[DATA EXTRACT Boundary: Start]
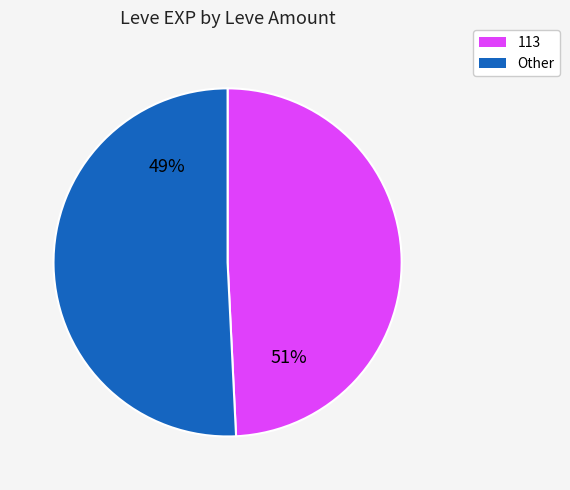

True or false: Maple Shortbow accounts for 0% of the total.

True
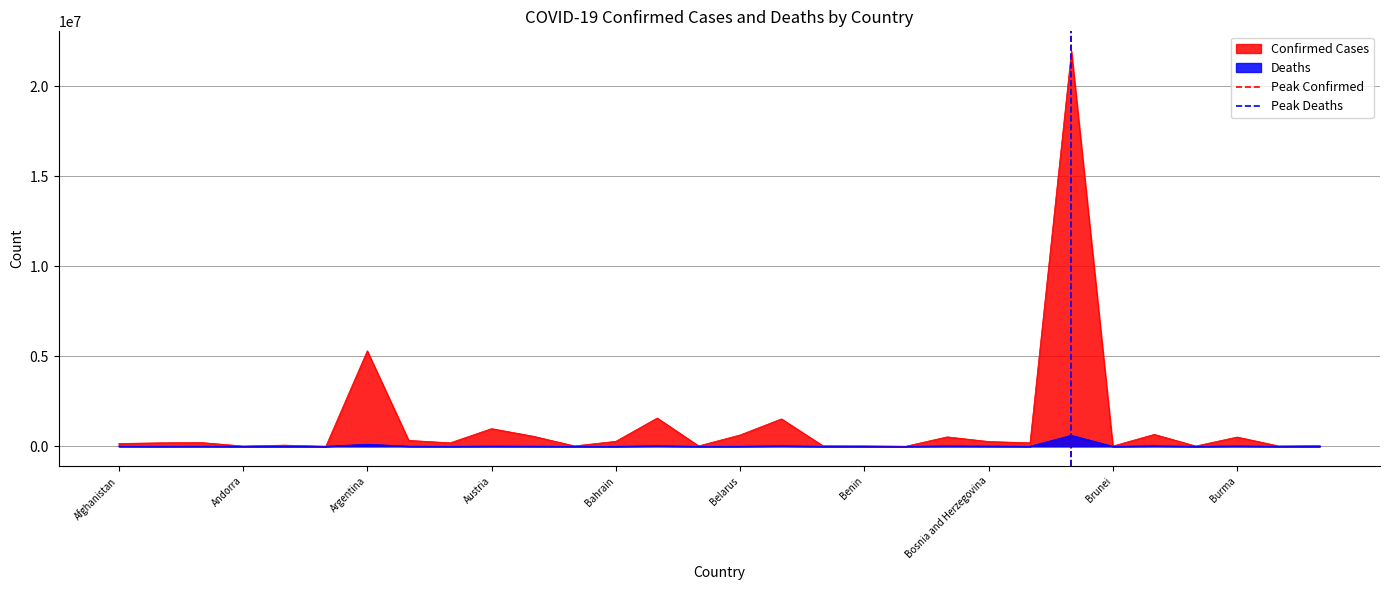

Where is Confirmed Cases nearest to the value 10984154?

Argentina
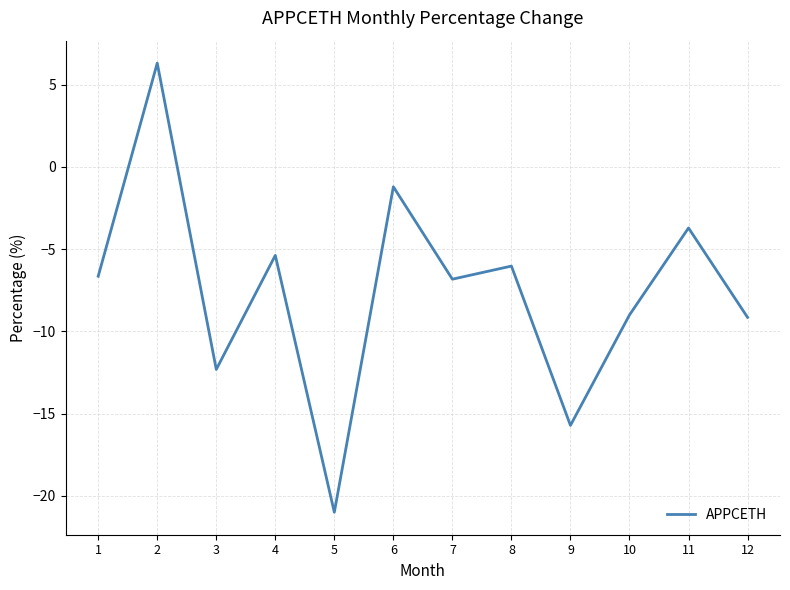

What is the approximate value at 2?

6.3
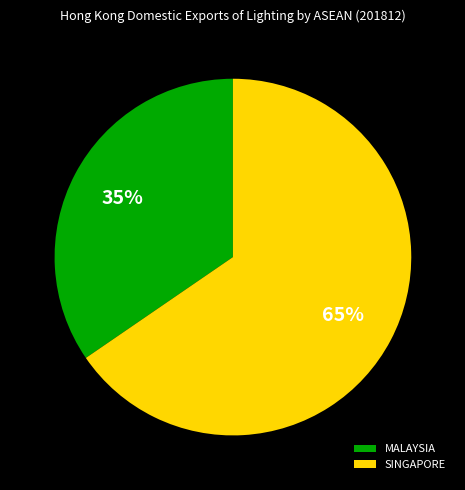

What is the majority slice?

SINGAPORE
[DATA EXTRACT Boundary: End]
### WHAT NEEDS TO BE DONE
Retype the text of the material verbatim, omitting the pictures.

### OUTPUT
True or false: Maple Shortbow accounts for 0% of the total.

True

Where is Confirmed Cases nearest to the value 10984154?

Argentina

What is the approximate value at 2?

6.3

What is the majority slice?

SINGAPORE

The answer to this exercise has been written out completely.